While our tour guide may have shortchanged the great saint’s life—he is also known for having cured the sick through intercessory prayer, possessing the ability to bi-locate, and was the son of a mixed-race couple, making him the patron saint of interracial harmony—this woman’s comment offers a glimpse into the realities of sainthood and some important takeaways for us today.

The nation of Peru boasts five declared saints (St. Rose of Lima being its most famous), and the South American continent as a whole is home to just over twenty saints. Many of these saints and their lives remain a mystery to those of us farther north, who tend to be captivated by the saints with grand, memorable, and easily retold stories.

Yet the simplicity of the South American saints should, in fact, be of great encouragement to anyone who dares to believe that all Catholics should strive toward sainthood.

Certainly, this is what Pope Francis had in mind when in his first All Saints Day homily as pope he reminded us, “Saints are not ‘supermen.'”

He went on to add: “They are like us, they are like each of us, they are people who before reaching the glory of heaven lived a normal life, with joys and griefs, struggles and hopes.”

In the case of St. Martin de Porres and countless others, the practice of faith is focused on individual piety, intense devotion, and, oftentimes, austerity. The path to sainthood, therefore, does not necessarily require ambitious narratives, but an unassuming commitment to spreading and living the gospel in small ways that give witness to the beauty and joy of the love of God that should motivate all believers.

This realization also parallels much of Pope Francis’ style and substance over the past three years of his papacy.

Of course, there have been moments of grand gestures—such as his recent act of bringing back 12 refuges from Greece to Rome—but the acts and images that have moved the world have been impromptu moments, like when he held and kissed a man with a rare (and what many have described as disgusting) skin disease, or when he went out of the way to embrace a child with cerebral palsy.

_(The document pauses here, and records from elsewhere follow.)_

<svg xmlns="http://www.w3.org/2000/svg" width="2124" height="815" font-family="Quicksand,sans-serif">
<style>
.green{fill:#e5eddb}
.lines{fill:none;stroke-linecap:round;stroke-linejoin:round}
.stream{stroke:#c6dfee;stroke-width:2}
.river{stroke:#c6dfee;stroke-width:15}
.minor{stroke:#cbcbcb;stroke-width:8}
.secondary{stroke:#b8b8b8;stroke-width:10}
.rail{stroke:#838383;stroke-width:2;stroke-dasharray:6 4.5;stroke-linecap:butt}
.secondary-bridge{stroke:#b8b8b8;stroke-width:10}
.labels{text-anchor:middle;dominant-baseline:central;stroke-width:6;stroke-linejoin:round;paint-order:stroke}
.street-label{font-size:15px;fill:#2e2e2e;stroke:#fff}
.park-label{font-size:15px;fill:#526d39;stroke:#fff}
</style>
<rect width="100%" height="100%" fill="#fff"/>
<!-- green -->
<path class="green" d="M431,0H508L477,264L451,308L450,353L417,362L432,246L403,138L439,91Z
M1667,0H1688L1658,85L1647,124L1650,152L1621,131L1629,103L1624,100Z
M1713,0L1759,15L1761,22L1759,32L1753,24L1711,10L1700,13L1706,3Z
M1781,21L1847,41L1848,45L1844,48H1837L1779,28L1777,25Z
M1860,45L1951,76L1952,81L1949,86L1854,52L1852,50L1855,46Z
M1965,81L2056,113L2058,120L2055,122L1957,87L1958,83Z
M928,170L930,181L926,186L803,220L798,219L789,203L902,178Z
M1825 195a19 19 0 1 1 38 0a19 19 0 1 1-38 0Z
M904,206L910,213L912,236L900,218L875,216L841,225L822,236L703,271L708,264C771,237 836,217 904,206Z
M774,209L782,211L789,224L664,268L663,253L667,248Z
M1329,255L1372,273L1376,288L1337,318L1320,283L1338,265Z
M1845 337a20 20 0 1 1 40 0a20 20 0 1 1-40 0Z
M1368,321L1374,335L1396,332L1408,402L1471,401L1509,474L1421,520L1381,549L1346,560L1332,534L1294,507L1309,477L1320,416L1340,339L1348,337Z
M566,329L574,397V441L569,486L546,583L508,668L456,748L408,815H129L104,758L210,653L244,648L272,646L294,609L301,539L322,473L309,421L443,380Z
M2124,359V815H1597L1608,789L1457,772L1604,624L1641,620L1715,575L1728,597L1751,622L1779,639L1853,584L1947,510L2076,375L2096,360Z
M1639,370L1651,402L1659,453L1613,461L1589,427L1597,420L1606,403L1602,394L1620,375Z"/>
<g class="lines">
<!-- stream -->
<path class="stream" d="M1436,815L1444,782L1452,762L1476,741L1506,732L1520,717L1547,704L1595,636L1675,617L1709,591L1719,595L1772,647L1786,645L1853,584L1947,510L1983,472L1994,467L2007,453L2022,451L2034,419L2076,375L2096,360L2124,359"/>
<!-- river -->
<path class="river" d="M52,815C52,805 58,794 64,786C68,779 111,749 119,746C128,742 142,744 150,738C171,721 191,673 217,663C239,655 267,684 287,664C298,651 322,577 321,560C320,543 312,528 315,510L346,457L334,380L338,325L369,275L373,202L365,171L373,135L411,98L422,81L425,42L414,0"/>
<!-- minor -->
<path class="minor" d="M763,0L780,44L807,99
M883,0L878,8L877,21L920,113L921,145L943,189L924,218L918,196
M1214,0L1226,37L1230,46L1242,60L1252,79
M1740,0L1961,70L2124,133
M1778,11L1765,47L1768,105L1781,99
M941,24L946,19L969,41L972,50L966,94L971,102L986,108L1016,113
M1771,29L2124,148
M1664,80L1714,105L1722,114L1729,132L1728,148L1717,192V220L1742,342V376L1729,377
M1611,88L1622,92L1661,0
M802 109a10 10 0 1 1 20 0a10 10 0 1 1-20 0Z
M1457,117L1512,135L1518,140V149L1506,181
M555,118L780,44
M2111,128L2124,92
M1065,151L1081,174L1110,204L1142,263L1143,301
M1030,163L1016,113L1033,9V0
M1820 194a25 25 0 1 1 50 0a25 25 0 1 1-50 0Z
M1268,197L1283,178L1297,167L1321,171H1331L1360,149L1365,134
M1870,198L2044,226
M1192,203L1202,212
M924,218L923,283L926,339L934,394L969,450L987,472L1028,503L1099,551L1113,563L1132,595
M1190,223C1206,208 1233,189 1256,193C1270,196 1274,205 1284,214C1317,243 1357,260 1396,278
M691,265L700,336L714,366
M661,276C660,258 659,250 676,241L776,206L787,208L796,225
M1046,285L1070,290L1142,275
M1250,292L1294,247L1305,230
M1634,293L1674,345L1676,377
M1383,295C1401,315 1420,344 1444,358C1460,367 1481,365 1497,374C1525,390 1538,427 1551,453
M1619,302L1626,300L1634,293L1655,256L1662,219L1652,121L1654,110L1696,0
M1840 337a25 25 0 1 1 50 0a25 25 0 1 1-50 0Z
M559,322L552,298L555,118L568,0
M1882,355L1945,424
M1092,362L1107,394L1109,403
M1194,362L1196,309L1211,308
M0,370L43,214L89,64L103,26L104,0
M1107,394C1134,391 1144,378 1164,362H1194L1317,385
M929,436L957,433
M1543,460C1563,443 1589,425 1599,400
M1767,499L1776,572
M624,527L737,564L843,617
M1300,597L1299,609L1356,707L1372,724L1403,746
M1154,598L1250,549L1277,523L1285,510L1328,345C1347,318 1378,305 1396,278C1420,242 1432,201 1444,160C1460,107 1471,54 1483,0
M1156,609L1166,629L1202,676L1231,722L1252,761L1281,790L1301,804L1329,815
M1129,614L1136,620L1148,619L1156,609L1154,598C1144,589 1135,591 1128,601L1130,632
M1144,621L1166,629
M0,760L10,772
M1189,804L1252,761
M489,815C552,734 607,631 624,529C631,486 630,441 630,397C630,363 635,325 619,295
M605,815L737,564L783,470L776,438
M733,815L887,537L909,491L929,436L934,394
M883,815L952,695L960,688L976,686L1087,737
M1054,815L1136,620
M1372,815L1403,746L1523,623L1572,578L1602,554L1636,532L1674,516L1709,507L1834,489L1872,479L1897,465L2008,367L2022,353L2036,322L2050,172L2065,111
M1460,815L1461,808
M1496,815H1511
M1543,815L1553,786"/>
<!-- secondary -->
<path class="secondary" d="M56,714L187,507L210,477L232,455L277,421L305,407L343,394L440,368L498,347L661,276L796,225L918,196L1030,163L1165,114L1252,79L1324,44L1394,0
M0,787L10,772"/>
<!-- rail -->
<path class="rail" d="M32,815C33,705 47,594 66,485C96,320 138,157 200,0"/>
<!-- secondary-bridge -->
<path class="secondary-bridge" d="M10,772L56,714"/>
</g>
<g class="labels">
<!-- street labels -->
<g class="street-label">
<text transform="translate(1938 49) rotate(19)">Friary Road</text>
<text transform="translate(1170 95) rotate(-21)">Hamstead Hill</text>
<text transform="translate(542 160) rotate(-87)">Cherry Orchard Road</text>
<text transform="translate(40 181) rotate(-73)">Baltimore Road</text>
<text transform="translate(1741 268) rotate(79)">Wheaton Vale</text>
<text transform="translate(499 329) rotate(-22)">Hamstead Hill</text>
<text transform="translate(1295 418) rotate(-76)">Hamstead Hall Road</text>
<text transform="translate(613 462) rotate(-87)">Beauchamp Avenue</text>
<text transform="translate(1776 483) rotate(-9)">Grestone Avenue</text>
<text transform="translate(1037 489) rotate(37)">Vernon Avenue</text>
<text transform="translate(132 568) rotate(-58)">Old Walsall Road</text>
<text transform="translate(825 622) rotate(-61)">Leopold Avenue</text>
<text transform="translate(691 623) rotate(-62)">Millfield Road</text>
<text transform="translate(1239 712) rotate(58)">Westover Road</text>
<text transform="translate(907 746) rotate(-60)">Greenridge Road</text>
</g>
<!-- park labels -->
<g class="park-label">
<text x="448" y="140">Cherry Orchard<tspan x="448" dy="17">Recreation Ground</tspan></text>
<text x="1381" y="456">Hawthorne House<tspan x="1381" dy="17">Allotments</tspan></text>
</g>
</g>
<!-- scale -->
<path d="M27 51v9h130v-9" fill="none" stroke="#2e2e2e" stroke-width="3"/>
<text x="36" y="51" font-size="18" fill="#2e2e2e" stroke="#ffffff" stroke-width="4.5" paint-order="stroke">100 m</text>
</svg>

Because of his position, these events have made headlines, but such actions are ones that bear witness to the small ways in which the joy of the gospel can imbue us with the ability to spontaneously reflect the life of Christ in our everyday lives.

The path to sainthood can be lived out in the streets of our hometowns in the exact same ways as they are modeled in Saint Peter’s Square.

In his biography The Great Reformer, Austen Ivereigh uncovers something important, both about this pope and the South American people.

As the Cardinal Archbishop of Buenos Aires, Jorge Bergoglio was motivated by the witness of the santo pueblo fiel de Dios—“God’s holy faithful people”—who lived out the faith through intense devotions, festivals, rosaries, and novenas, as a place to encounter God, be converted, and convert others.

In other words, these examples of faith are available to all people, not merely a privileged few.

Like Saints Martin de Porres, Rose of Lima, and the many names that regrettably are unfamiliar to many of us, their lives are marked and remembered through the meek ways in which they exhibited holiness. Their example is what motivates Francis to focus much of his attention to those on the margins of society, rather than those in the mainstream.

And it should be what helps us to recognize that all of us are capable of doing the same.

“To be a saint is not a privilege of a few,” Francis reminds us. “All of us in baptism have the inheritance of being able to become saints. Sanctity is a vocation for everyone.”

This lesson from the South American pope, who is clearly so inspired by the saints from his home continent, should prove to be good news to any of us struggling to see the possibility of sainthood in the here and now.